Project 3 The perinatal thymus plays a unique role in promoting central tolerance. Central tolerance results from negative selection of autoreactive conventional T cells (Tconv) and differentiation of regulatory T cells (Treg). Notably, Tregs selected during the perinatal period are more autoreactive and are uniquely required for life- long protection against autoimmunity. Perinatal Tconv cells are also more autoreactive and have unique molecular and functional properties compared with their juvenile/adult counterparts. Both negative selection and Treg induction occur when thymocytes encounter auto-antigens presented by medullary thymic epithelial cells (mTECs) or hematopoietic antigen presenting cells (HAPCs), including dendritic cells (DCs). TECs and thymic HAPCs undergo profound changes during the perinatal to juvenile transition. The rationale for RP3 is that thymic HAPCs are distinct in cellular composition and molecular profiles in the perinatal period, when thymic selection is critical for differentiation of the first wave of Tconv cells and establishment of self-tolerance. We will test the hypothesis that unique properties of mTECs and HAPCs in the perinatal period create an altered environment for central tolerance induction and are responsible for selection of Tconv and Treg cells with increased self-reactivity and age-specific functional properties.
In Aim 1, we will use single cell transcriptional profiling (scRNA-seq) and multiplex imaging to identify the cellular, transcriptional, and organizational changes that occur in mouse and human HAPCs over the perinatal to juvenile transition which could impact central tolerance.
In Aim 2, we will use phenotypic analyses, transcriptional profiling, genetic models, and functional assays to identify the APCs responsible for selecting tissue-protective Treg in the perinatal period. We will also determine whether CCR7-mediated cross-talk with TECs alters the DC compartment in perinatal mice, with downstream consequences for Treg selection.
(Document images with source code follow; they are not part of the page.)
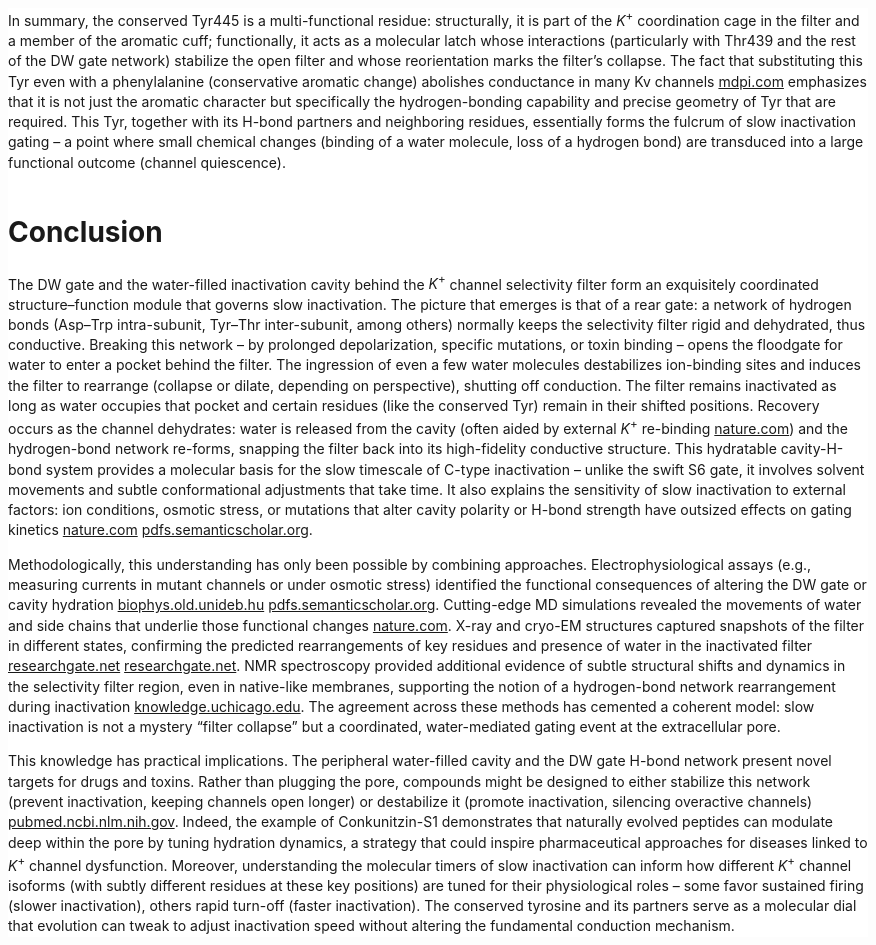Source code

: In summary, the conserved Tyr445 is a multi-functional residue: structurally, it is part of the $K^+$ coordination cage in the filter and a member of the aromatic cuff; functionally, it acts as a molecular latch whose interactions (particularly with Thr439 and the rest of the DW gate network) stabilize the open filter and whose reorientation marks the filter’s collapse. The fact that substituting this Tyr even with a phenylalanine (conservative aromatic change) abolishes conductance in many Kv channels [mdpi.com](mdpi.com) emphasizes that it is not just the aromatic character but specifically the hydrogen-bonding capability and precise geometry of Tyr that are required. This Tyr, together with its H-bond partners and neighboring residues, essentially forms the fulcrum of slow inactivation gating – a point where small chemical changes (binding of a water molecule, loss of a hydrogen bond) are transduced into a large functional outcome (channel quiescence).

# Conclusion

The DW gate and the water-filled inactivation cavity behind the $K^+$ channel selectivity filter form an exquisitely coordinated structure–function module that governs slow inactivation. The picture that emerges is that of a rear gate: a network of hydrogen bonds (Asp–Trp intra-subunit, Tyr–Thr inter-subunit, among others) normally keeps the selectivity filter rigid and dehydrated, thus conductive. Breaking this network – by prolonged depolarization, specific mutations, or toxin binding – opens the floodgate for water to enter a pocket behind the filter. The ingression of even a few water molecules destabilizes ion-binding sites and induces the filter to rearrange (collapse or dilate, depending on perspective), shutting off conduction. The filter remains inactivated as long as water occupies that pocket and certain residues (like the conserved Tyr) remain in their shifted positions. Recovery occurs as the channel dehydrates: water is released from the cavity (often aided by external $K^+$ re-binding [nature.com](nature.com)) and the hydrogen-bond network re-forms, snapping the filter back into its high-fidelity conductive structure. This hydratable cavity-H-bond system provides a molecular basis for the slow timescale of C-type inactivation – unlike the swift S6 gate, it involves solvent movements and subtle conformational adjustments that take time. It also explains the sensitivity of slow inactivation to external factors: ion conditions, osmotic stress, or mutations that alter cavity polarity or H-bond strength have outsized effects on gating kinetics [nature.com](nature.com) [pdfs.semanticscholar.org](pdfs.semanticscholar.org).

Methodologically, this understanding has only been possible by combining approaches. Electrophysiological assays (e.g., measuring currents in mutant channels or under osmotic stress) identified the functional consequences of altering the DW gate or cavity hydration [biophys.old.unideb.hu](biophys.old.unideb.hu) [pdfs.semanticscholar.org](pdfs.semanticscholar.org). Cutting-edge MD simulations revealed the movements of water and side chains that underlie those functional changes [nature.com](nature.com). X-ray and cryo-EM structures captured snapshots of the filter in different states, confirming the predicted rearrangements of key residues and presence of water in the inactivated filter [researchgate.net](researchgate.net) [researchgate.net](researchgate.net). NMR spectroscopy provided additional evidence of subtle structural shifts and dynamics in the selectivity filter region, even in native-like membranes, supporting the notion of a hydrogen-bond network rearrangement during inactivation [knowledge.uchicago.edu](knowledge.uchicago.edu). The agreement across these methods has cemented a coherent model: slow inactivation is not a mystery “filter collapse” but a coordinated, water-mediated gating event at the extracellular pore.

This knowledge has practical implications. The peripheral water-filled cavity and the DW gate H-bond network present novel targets for drugs and toxins. Rather than plugging the pore, compounds might be designed to either stabilize this network (prevent inactivation, keeping channels open longer) or destabilize it (promote inactivation, silencing overactive channels) [pubmed.ncbi.nlm.nih.gov](pubmed.ncbi.nlm.nih.gov). Indeed, the example of Conkunitzin-S1 demonstrates that naturally evolved peptides can modulate deep within the pore by tuning hydration dynamics, a strategy that could inspire pharmaceutical approaches for diseases linked to $K^+$ channel dysfunction. Moreover, understanding the molecular timers of slow inactivation can inform how different $K^+$ channel isoforms (with subtly different residues at these key positions) are tuned for their physiological roles – some favor sustained firing (slower inactivation), others rapid turn-off (faster inactivation). The conserved tyrosine and its partners serve as a molecular dial that evolution can tweak to adjust inactivation speed without altering the fundamental conduction mechanism.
In Aim 3, we will determine if negative selection is impaired in perinates in response to antigens across a range of affinities. Live-cell 2- photon microscopy will be used to determine if distinct APCs induce negative selection in the perinatal period. RP3 has multiple points of intersection with all Projects and Cores. We will use scRNA-seq to identify altered molecular signatures of HAPCs in mice and humans (with Cores B and C) during the perinatal to juvenile transition that could impact central tolerance. Parallel data from RP1 and RP2 will provide a comprehensive map of changes in TECs and thymic stromal cells over the perinatal to juvenile transtition that could to alter central tolerance. We will also collaborate with the Manley lab (RP2) for MiCasa analysis to reveal organizational changes in the thymic environment during the perinatal to juvenile transition. Results generated in RP3 are integral to achieving the overall Program goals of elucidating mechanisms by which thymic stromal properties alter Treg and Tconv cell differentiation and selection in the perinatal period, with implications for devising rational therapeutic strategies to safely enhance T cell output.